• **What is being asked**:
Would you tally how many lines in the records include the word "this"? Reply with the number only.

**** Entries shown

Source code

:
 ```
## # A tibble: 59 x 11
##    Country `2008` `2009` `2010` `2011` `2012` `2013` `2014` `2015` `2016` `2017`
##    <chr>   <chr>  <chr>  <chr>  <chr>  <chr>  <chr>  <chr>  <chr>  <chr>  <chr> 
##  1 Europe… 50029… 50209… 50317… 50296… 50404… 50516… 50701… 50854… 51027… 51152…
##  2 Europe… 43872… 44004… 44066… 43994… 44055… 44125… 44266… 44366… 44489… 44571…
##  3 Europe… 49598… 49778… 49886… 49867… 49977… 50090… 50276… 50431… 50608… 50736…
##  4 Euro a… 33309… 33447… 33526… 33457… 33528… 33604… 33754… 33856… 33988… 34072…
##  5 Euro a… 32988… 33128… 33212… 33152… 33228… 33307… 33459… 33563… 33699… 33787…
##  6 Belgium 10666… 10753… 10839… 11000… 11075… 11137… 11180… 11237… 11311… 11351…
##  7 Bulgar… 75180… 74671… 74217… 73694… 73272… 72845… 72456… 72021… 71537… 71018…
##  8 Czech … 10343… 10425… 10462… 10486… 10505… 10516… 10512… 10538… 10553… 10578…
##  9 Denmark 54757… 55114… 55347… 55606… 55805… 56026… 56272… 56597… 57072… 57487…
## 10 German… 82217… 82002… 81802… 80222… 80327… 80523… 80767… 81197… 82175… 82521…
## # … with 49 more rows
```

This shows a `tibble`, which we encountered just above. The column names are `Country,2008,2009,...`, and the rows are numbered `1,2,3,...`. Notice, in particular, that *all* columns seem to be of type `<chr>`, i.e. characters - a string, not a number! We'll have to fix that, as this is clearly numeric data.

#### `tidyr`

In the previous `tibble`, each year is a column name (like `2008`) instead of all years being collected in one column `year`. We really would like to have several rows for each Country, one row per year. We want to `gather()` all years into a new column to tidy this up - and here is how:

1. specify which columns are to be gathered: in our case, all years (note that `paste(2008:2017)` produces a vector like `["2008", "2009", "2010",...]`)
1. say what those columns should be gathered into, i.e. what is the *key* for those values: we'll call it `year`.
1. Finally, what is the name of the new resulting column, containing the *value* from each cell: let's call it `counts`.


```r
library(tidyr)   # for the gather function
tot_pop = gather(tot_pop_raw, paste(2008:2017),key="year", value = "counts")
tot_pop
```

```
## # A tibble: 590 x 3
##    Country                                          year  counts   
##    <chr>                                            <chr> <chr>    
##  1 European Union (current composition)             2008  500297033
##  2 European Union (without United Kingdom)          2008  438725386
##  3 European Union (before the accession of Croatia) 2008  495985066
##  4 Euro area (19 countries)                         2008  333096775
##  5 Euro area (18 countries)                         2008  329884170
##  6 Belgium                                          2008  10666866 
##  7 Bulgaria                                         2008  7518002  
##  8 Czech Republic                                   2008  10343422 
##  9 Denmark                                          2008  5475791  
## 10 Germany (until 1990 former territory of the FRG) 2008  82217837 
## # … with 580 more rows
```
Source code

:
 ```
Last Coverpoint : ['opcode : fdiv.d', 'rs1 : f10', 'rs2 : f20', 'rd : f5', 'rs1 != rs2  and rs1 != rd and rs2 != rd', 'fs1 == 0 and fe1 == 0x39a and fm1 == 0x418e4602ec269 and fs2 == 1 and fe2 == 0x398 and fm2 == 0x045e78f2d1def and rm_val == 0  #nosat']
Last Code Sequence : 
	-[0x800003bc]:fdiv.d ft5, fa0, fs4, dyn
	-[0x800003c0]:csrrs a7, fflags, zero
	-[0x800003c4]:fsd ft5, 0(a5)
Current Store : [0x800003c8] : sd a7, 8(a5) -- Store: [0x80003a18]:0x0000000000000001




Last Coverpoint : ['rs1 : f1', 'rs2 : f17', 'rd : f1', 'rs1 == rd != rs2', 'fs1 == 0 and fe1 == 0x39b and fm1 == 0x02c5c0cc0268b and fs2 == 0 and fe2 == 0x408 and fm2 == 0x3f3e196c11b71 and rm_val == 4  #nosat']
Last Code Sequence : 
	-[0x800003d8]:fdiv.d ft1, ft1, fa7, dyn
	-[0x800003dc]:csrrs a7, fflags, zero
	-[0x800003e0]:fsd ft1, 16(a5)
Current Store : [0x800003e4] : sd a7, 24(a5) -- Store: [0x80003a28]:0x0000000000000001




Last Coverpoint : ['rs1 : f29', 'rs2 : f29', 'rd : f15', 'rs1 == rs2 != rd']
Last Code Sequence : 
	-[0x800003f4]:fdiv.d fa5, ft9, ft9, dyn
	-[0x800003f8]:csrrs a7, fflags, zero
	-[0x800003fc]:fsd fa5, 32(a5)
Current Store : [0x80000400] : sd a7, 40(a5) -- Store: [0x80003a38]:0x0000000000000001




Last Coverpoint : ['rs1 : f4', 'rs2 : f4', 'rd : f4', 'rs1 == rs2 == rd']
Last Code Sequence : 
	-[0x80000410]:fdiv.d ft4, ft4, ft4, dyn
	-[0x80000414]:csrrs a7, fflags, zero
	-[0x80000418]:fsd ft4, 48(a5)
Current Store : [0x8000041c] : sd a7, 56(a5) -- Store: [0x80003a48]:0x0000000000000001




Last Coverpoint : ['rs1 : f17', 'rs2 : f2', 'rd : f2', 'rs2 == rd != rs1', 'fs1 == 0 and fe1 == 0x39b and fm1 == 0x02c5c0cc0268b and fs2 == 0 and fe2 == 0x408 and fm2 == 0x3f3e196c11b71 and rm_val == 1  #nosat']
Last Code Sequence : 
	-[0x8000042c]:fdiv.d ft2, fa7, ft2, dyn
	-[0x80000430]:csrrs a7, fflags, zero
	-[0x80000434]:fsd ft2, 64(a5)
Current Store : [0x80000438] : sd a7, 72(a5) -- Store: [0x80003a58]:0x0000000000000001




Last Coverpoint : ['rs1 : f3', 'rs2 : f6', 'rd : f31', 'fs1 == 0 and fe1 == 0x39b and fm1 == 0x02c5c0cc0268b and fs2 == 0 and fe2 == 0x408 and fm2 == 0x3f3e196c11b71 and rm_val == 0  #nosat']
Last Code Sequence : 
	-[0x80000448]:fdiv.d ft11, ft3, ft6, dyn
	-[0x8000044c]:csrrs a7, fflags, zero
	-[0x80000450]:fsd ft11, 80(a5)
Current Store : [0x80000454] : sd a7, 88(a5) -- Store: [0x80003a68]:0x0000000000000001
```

********

• **Reply**:
2